When her mother and I moved from New York to Texas in 2001, we understood the distance between us and family members would make seeing our loved ones on a regular basis more difficult. Four years later, I thought the birth of our baby girl would change that. I assumed we’d have visitors every year. I was wrong.

My mother, older brother and two sisters visited just weeks after my daughter was born. A year later, my older brother returned for another visit, and soon after, he moved in with us. No one else came back to visit us in Texas. Almost six years later, my daughter hasn’t spent a moment in Texas with a single grandparent, aunt or uncle—except for Uncle Will—since she was less than a month old. Even Uncle Will is no longer close by, separated by 4 hours of driving between Houston and the suburbs of Dallas.

When I was growing up, spending time with relatives was a constant. We shared holidays, reunions, Saturday night visits at my grandparents’ house and frequent Sunday visits to the homes of aunts, uncles and cousins.

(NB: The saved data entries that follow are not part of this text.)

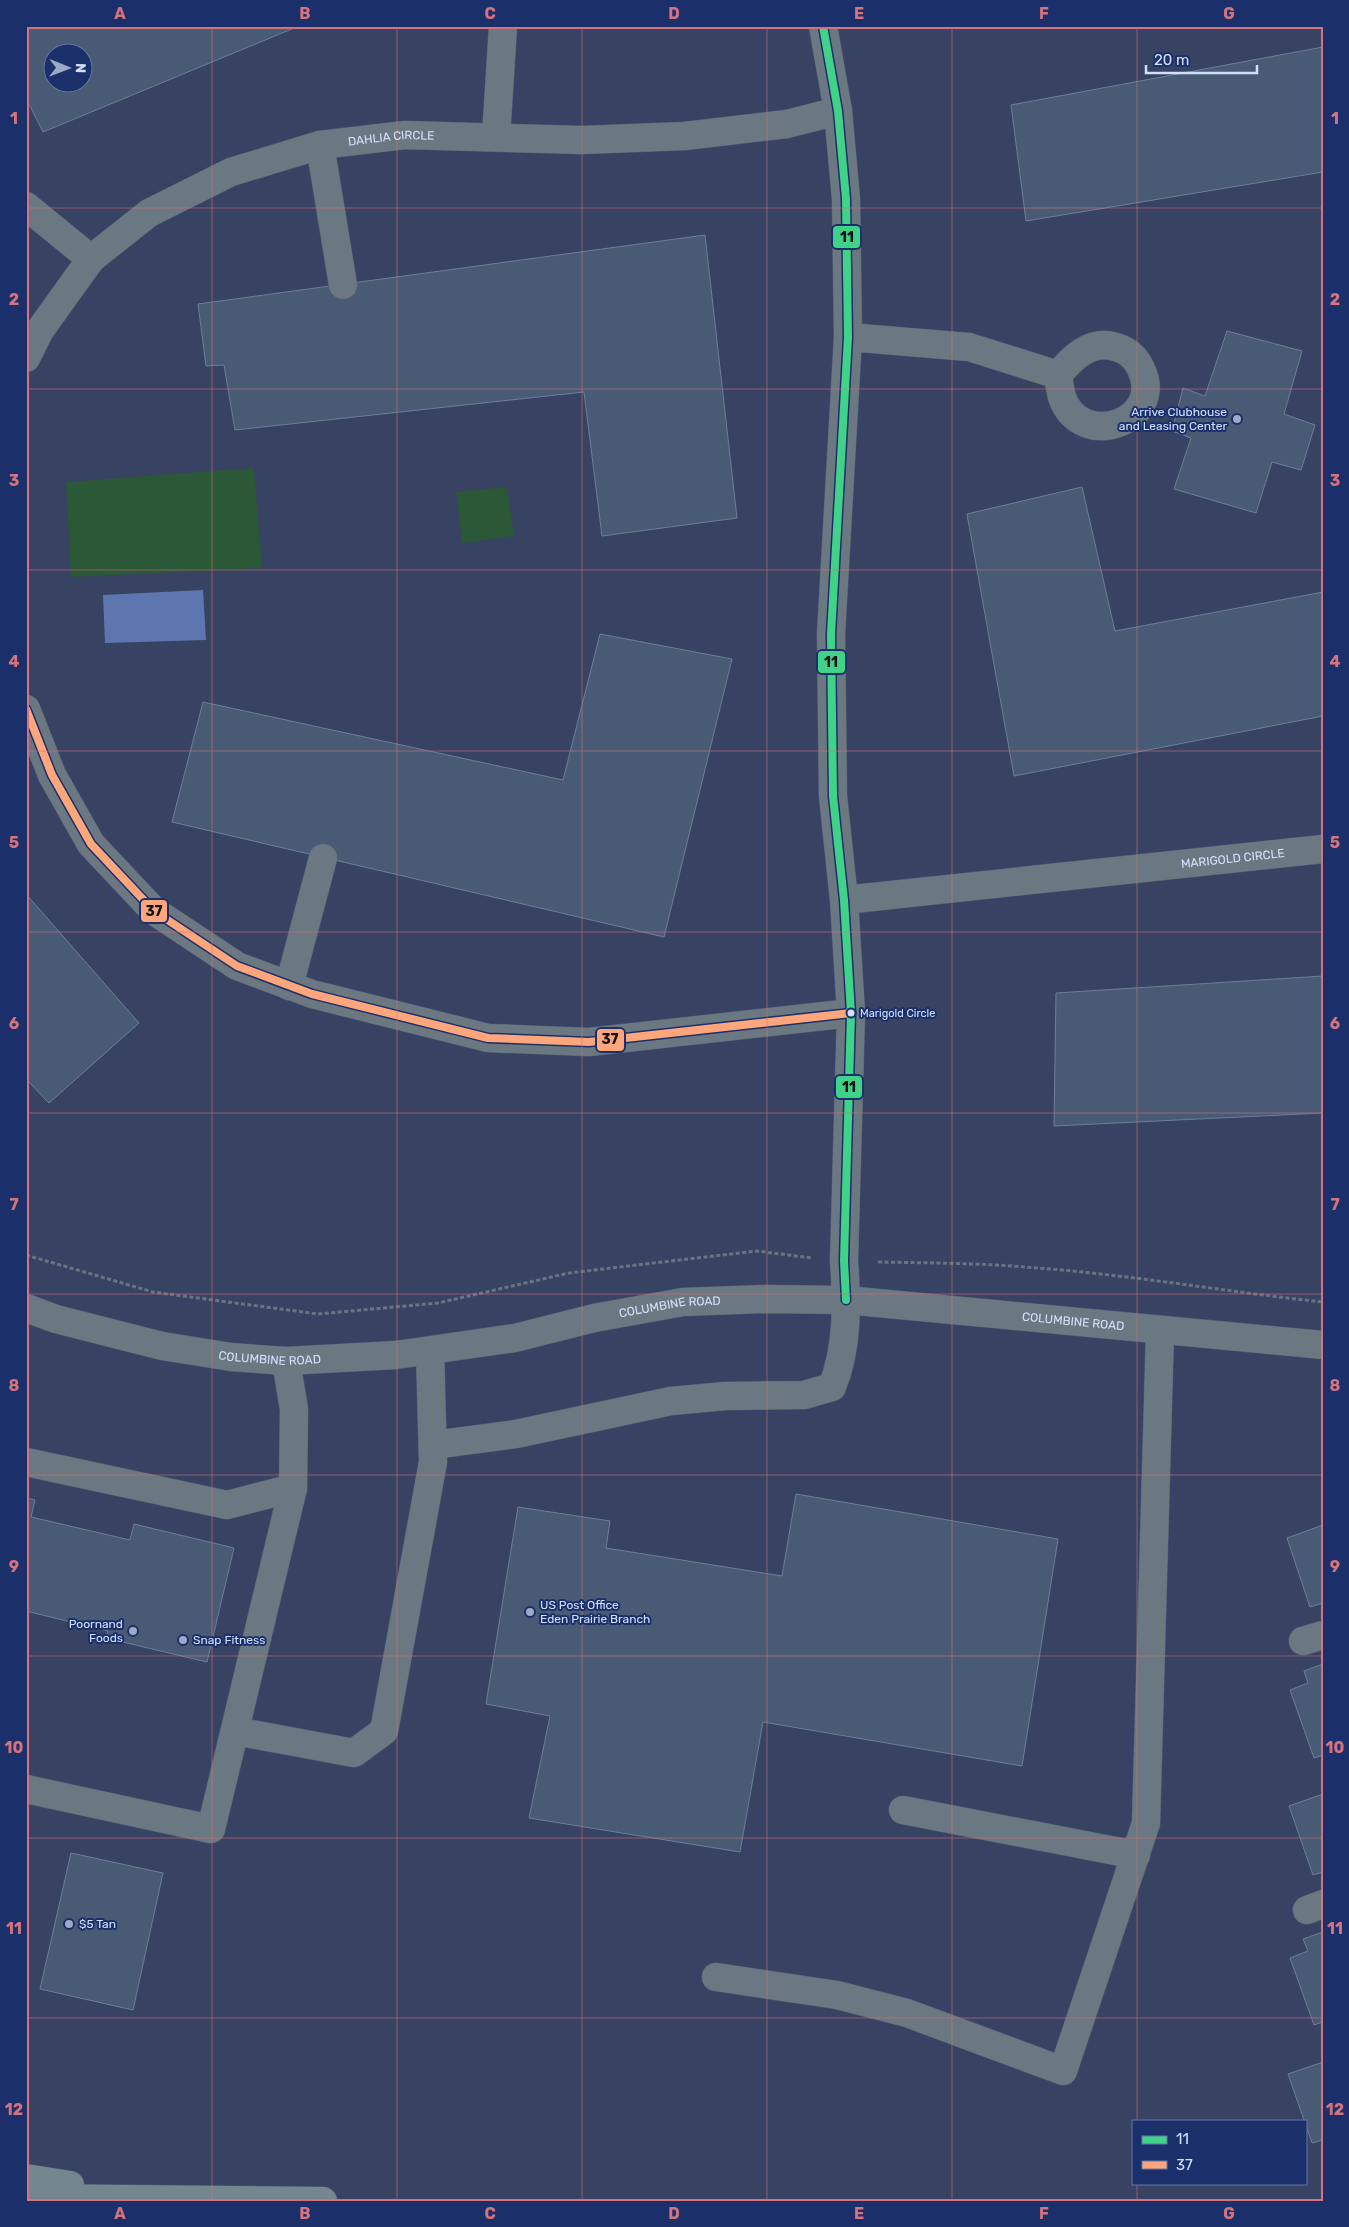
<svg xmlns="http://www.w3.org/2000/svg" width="1349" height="2227" font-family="Rubik,sans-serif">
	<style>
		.park { fill: #2b5836 }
		.water { fill: #5e76b0 }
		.building { fill: #495b74; stroke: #6d7e98; fill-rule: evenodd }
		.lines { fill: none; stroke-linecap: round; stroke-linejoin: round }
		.minor-casing { stroke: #545e79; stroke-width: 29 }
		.major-casing { stroke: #545e79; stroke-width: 29 }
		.path { stroke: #697480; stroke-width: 3; stroke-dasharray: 4 2.5; stroke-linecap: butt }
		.minor { stroke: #6c7881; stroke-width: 28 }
		.major { stroke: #74878e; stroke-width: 28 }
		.bus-1-casing { stroke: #1b306b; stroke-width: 11 }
		.bus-2-casing { stroke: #1b306b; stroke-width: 11 }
		.bus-1 { stroke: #40d288; stroke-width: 8 }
		.bus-2 { stroke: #fea67b; stroke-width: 8 }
		.grid { fill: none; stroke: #d4727d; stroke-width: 1; stroke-opacity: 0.55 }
		.poi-dot { fill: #9ca9c7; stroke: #1b306b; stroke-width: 2 }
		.bus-dot { fill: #d2e0fd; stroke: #1b306b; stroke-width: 2 }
		.labels { text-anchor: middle; stroke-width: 4; stroke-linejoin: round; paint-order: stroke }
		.bus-label { font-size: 11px; fill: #d2e0fd; stroke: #1b306b; text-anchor: start }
		.street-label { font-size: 12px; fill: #d2e0fd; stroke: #1b306b }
		.poi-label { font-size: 12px; fill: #d2e0fd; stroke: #1b306b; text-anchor: start }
		.line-badge { stroke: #1b306b; stroke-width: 2 }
		.pale-badge-label { font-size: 14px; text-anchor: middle; font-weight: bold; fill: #111 }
		.neatline { fill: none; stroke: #d4727d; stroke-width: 2 }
		.grid-label { font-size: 16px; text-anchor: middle; font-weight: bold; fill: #d4727d }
	</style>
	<rect width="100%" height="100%" fill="#384364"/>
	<!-- park -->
	<g class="park">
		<polygon points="254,468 262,568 71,577 66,482"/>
		<polygon points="507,487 514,536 462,543 456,492"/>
	</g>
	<!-- water -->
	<polygon class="water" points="203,590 206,640 105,643 103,595"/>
	<!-- building -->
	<g class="building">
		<path d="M26 26H299L43 132 26 98ZM52 52H82V82H52Z"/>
		<polygon points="1323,47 1323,172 1026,221 1011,105"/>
		<polygon points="705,235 737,518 602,536 584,392 235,430 224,365 206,366 198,304"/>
		<polygon points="1227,331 1302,351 1284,414 1315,425 1301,470 1272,462 1256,513 1174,489 1191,438 1172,431 1183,388 1205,396"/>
		<polygon points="1082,487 1115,631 1323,592 1323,716 1014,776 967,514"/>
		<polygon points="600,634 732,659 664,937 172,822 203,702 563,780"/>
		<polygon points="26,894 139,1023 49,1103 26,1079"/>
		<polygon points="1323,976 1323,1113 1054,1126 1056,993"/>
		<polygon points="796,1494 1058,1539 1022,1766 763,1722 740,1852 529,1818 550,1716 486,1704 518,1507 610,1521 606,1548 782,1576"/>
		<polygon points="26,1498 35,1500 31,1517 130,1540 134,1524 234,1548 207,1662 106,1638 108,1631 26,1611"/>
		<polygon points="1323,1525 1323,1603 1310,1607 1287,1538"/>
		<polygon points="1323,1664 1323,1755 1314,1758 1290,1690 1308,1683 1304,1671"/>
		<polygon points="1323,1794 1323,1872 1313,1875 1289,1806"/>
		<polygon points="71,1853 163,1873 133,2010 40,1989"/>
		<polygon points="1323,1932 1323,2022 1314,2025 1290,1958 1308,1951 1303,1939"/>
		<polygon points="1323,2062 1323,2140 1312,2143 1288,2074"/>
	</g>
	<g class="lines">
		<defs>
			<g id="minor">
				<polyline points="496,137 503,26"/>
				<polyline points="320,145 343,285"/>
				<polyline points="26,206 91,259"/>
				<path d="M848 337 969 347 1058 375C1059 382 1060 390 1062 397 1081 452 1166 421 1141 369 1135 356 1126 349 1112 346 1089 341 1072 358 1058 375"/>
				<path id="s1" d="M26 358 40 330 91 259 149 213 231 172 320 145 405 135 582 140 685 136 787 124 838 111"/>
				<polyline points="26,709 52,775 91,844 154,911 237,966 312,994 488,1038 589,1042 851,1013"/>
				<path id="s2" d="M844 900 1323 849"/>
				<polyline points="289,986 323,858"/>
				<path id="s3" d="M26 1308 56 1319 162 1346 231 1357 286 1361 396 1355 515 1338 594 1318 683 1302 766 1299 846 1300 1323 1345"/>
				<path d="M433 1445 516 1434 671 1401 725 1396 804 1395 832 1387C848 1348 847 1303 844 1261L851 1013 844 900 833 796 831 634 848 337 846 199 838 111 823 26"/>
				<polyline points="26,1462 227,1505 293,1488"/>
				<polyline points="1303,1641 1323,1635"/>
				<polyline points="235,1731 354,1753 384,1731 433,1462 430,1351"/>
				<polyline points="26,1789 211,1829 293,1488 294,1409 286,1361"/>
				<polyline points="903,1810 1136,1855"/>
				<polyline points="1307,1910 1323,1904"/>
				<polyline points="716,1977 837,1995 907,2013 1063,2071 1146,1823 1160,1331"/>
			</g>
			<g id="major">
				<polyline points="26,2178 70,2185"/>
				<polyline points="26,2198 323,2201"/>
			</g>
		</defs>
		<!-- minor casing -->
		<use href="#minor" class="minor-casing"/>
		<!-- major casing -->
		<use href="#major" class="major-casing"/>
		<!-- path -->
		<g class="path">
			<polyline points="26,1255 153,1292 318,1314 438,1303 569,1273 757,1251 812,1258"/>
			<path d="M878 1262C931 1263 984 1263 1037 1268 1133 1275 1227 1292 1323 1302"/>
		</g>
		<!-- minor -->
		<use href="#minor" class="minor"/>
		<!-- major -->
		<use href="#major" class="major"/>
		<defs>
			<polyline id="bus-1" points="823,26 838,111 846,199 848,337 831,634 833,796 844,900 851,1013 844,1261 846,1300"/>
			<polyline id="bus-2" points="26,709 52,775 91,844 154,911 237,966 312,994 488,1038 589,1042 851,1013"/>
		</defs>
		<!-- bus-1 casing -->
		<use href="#bus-1" class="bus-1-casing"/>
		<!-- bus-2 casing -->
		<use href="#bus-2" class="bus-2-casing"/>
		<!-- bus-1 -->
		<use href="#bus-1" class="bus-1"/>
		<!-- bus-2 -->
		<use href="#bus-2" class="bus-2"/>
	</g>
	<!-- grid -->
	<path class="grid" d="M212 26V2201M397 26V2201M582 26V2201M767 26V2201M952 26V2201M1137 26V2121M26 208H1323M26 389H1323M26 570H1323M26 751H1323M26 932H1323M26 1113H1323M26 1294H1323M26 1475H1323M26 1656H1323M26 1838H1323M26 2018H1323M1137 2183V2201"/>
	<!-- markers -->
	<g class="poi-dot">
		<circle cx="1237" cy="419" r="5"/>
		<circle cx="530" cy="1612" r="5"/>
		<circle cx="133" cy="1631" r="5"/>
		<circle cx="183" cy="1640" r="5"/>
		<circle cx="69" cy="1924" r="5"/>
	</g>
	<circle class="bus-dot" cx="851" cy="1013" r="4.5"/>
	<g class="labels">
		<!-- bus labels -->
		<g class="bus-label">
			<text x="860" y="1017">Marigold Circle</text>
		</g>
		<!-- street labels -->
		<g class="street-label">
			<text dy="4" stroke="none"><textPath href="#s1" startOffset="449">DAHLIA CIRCLE</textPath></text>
			<text dy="4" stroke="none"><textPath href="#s2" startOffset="391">MARIGOLD CIRCLE</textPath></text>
			<text dy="4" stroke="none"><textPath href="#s3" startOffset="655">COLUMBINE ROAD</textPath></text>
			<text dy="4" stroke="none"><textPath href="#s3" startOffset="1060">COLUMBINE ROAD</textPath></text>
			<text dy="4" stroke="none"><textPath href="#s3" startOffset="250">COLUMBINE ROAD</textPath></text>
		</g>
		<!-- poi labels -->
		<g class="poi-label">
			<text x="1227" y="416" text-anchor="end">Arrive Clubhouse<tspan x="1227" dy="14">and Leasing Center</tspan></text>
			<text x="540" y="1609">US Post Office<tspan x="540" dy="14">Eden Prairie Branch</tspan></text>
			<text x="123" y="1628" text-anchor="end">Poornand<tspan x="123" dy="14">Foods</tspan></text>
			<text x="193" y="1644">Snap Fitness</text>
			<text x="79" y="1928">$5 Tan</text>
		</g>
	</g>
	<g class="line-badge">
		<rect x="832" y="225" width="29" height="24" rx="5" fill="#40d288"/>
		<rect x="817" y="650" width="29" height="24" rx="5" fill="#40d288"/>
		<rect x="140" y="899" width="28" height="24" rx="5" fill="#fea67b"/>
		<rect x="596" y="1028" width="29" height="24" rx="5" fill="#fea67b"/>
		<rect x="835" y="1075" width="28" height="24" rx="5" fill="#40d288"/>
	</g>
	<g class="pale-badge-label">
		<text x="847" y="242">11</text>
		<text x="831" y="667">11</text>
		<text x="154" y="916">37</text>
		<text x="610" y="1044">37</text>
		<text x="849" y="1092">11</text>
	</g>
	<!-- border -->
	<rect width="1349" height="2227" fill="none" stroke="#1b306b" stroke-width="55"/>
	<!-- legend -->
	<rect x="1132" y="2120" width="175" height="65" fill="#1b306b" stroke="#6476a5"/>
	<rect x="1142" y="2136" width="25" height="8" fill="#40d288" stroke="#6476a5"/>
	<text x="1176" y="2144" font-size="15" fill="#d2e0fd">11</text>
	<rect x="1142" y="2161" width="25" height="8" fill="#fea67b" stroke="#6476a5"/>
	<text x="1176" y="2170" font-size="15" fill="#d2e0fd">37</text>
	<!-- north arrow -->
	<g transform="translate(68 68) rotate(91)"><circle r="24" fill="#1b306b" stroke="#6476a5"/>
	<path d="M0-4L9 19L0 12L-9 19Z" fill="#9ca9c7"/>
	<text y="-8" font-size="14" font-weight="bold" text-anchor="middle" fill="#d2e0fd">N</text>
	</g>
	<!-- scale -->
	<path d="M1146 65v8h111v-8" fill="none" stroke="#d2e0fd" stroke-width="2.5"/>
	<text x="1154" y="65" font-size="15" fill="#d2e0fd" stroke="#1b306b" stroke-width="4" paint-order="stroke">20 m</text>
	<rect x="28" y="28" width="1294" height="2172" class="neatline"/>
	<g class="grid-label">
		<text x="120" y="19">A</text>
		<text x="305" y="19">B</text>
		<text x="490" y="19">C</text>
		<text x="674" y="19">D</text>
		<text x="859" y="19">E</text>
		<text x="1044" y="19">F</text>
		<text x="1229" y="19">G</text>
		<text x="14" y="124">1</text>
		<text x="1335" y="124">1</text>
		<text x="14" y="305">2</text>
		<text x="1335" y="305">2</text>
		<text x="14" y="486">3</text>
		<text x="1335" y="486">3</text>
		<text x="14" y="667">4</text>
		<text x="1335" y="667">4</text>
		<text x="14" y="848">5</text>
		<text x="1335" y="848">5</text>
		<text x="14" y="1029">6</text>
		<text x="1335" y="1029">6</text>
		<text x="14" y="1210">7</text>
		<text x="1335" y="1210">7</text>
		<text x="14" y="1391">8</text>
		<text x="1335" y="1391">8</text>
		<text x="14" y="1572">9</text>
		<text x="1335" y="1572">9</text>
		<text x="14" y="1753">10</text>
		<text x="1335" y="1753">10</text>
		<text x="14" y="1934">11</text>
		<text x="1335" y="1934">11</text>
		<text x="14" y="2115">12</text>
		<text x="1335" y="2115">12</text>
		<text x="120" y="2219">A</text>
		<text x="305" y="2219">B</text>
		<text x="490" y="2219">C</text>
		<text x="674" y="2219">D</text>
		<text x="859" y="2219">E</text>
		<text x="1044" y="2219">F</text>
		<text x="1229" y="2219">G</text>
	</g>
</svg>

While we were creating wonderful memories together, the relatives who lived in other states were often missing those experiences. Now I’m raising a child who is missing many family experiences as she grows up, and I don’t like it. Some may argue that we choose to live far away and that’s part of the consequences of a long distance relationship. They have a point. But I still don’t like it.

The distance between my daughter and most of her relatives is overcome at times by phone chats with her grandparents and the Christmas gifts that arrive for her every year. But she’s starting to realize what she’s missing, and my response to the situation is changing.

I used to focus more on wanting her to see these people, to interact with them as much as possible. Now I realize that it’s more important to help her cultivate good relationships regardless of whether it’s a person in her daily life or a person she rarely sees. I no longer perceive the long distance relationship people as “absent” from her life. While they’re not present, they’re still a part of who she is, and she deserves to learn about them and love them no matter what. We’ll look at pictures together and I’ll talk about an interesting quality of each person or share a fun story about something that person did or said. She’s naturally inquisitive so she’ll ask a lot of questions, and that helps me understand what interests her most.

Moving closer isn’t an option right now. Neither is traveling to see everyone. But what is within my reach is finding ways to help my daughter feel close to her grandparents, aunt and uncles and create new ways to connect them with regularly. I also want her to realize that while I’m facilitating the development of those relationships, it will eventually be her responsibility to help them grow and flourish in the years to come.

I admit, it’s all a work in progress. But that’s what defines any good relationship, right?